Flanderns Arbeitgeber gehen von einem wirtschaftlichen Schaden durch Covid-19 von bis zu 40 Mia. € aus

Der flämische Arbeitgeberverband VOKA macht sich große Sorgen bezüglich des enormen wirtschaftlichen Schadens, den das Coronavirus und die dazu in Belgien erlassenen Maßnahmen mit sich bringen wird. VOKA schätzt, der die Verluste schon jetzt alleine im belgischen Bundesland Flandern mit rund 40 Mia. € zu Buche schlagen.

VOKA hat in den vergangenen Tagen zahlreiche Verbandsmitglieder zu ihren Verlusten und Problemen im Folge der Beschränkungen durch Corona befragt. Dabei kam heraus, dass der wirtschaftliche Schaden im Bundesland bereits enorm hoch ist. Innerhalb einer Woche nahm der Schaden um weitere 25 % zu.

Ein VOKA-Sprecher teilte mit, dass die Wirtschaft in Flandern Alarm schlägt: „Wir gehen von einer Rezession in Höhe von 7 % aus, wenn die Coronamaßnahmen bis Ende April verlängert werden. Das Risiko dieser Krise läuft darauf hinaus, dass der Schaden dreimal höher liegen könnte, als bei der Finanzkrise 2008-2009.“ Der flämische Arbeitgeberverband bedankt sich für die Umfangreichen Maßnahmen zum Schutz der Wirtschaft in diesen schweren Zeiten (z.B. die Erleichterung der Kurzarbeit), empfiehlt jedoch drei weitere Maßnahmen:

Ein Bonus für Beschäftigte, die nicht von zu Hause aus arbeiten können, einen garantierten Monatslohn für alle, die jetzt im Zuge dieser Krise krank werden (nicht notwendiger Weise durch Covid-19) und die Möglichkeit für Arbeitnehmer in zeitweiliger Kurzarbeit, einen Zweitjob zu übernehmen (z.B. im Lebensmittelhandel, im Vertrieb oder als Erntehelfer in der Landwirtschaft).

Wie sieht die Lage auf belgischer Bundesebene aus?

Auf belgischer Bundesebene rechnet sich das nach Angaben des belgischen Unternehmerverbandes VBO auf einen wöchentlichen Verlust von etwa 2,4 Mia., bzw. 0,55 % des Bruttoinlandsproduktes hoch.
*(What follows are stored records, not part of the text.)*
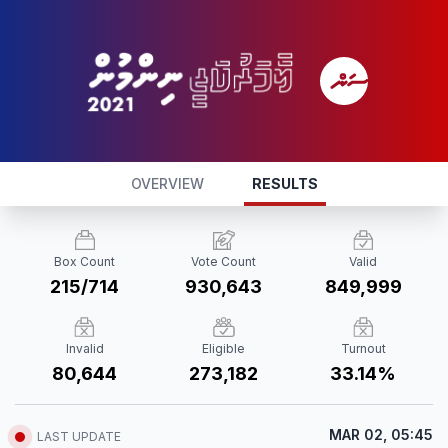
OVERVIEW
RESULTS
Box Count
Vote Count
Valid
215/714
930,643
849,999
Invalid
Eligible
Turnout
80,644
273,182
33.14%
MAR 02, 05:45
LAST UPDATE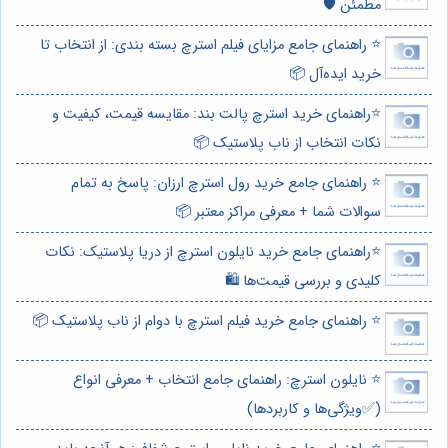
مطمئن 🛡️
⭐️ راهنمای جامع مزایای فیلم استرچ بسته بندی: از انتخاب تا
خرید ایده‌آل 📦
⭐️راهنمای خرید استرچ پالت بند: مقایسه قیمت، کیفیت و
نکات انتخاب از ناب پلاستیک 📦
⭐️ راهنمای جامع خرید رول استرچ ارزان: پاسخ به تمام
سوالات شما + معرفی مراکز معتبر 📦
⭐️راهنمای جامع خرید نایلون استرچ از دریا پلاستیک: نکات
کلیدی و بررسی قیمت‌ها 🛍️
⭐️ راهنمای جامع خرید فیلم استرچ با دوام از ناب پلاستیک 📦
⭐️ نایلون استرچ: راهنمای جامع انتخاب + معرفی انواع
(✅ویژگی‌ها و کاربردها)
Falls die aktuelle Situation sechs Wochen dauern wird, werde sich der wirtschaftliche Gesamtschaden auf 14,5 Mia. € belaufen, bzw. auf 3,3 % des BIP.

Dies könne Belgien verkraften, so der Verband. Sollte die Krise aber länger dauern, sind die Folgen allerdings schwerer zu verkraften. Die stärksten Rückschläge haben laut VBO die Bauwirtschaft, die Gastronomie, die Luftfahrt sowie der Veranstaltungs- und Kultursektor zu verkraften.  Hier unterscheiden sich also die Berechnungen und die Ansichten deutlich von denen auf flämischer Landesebene.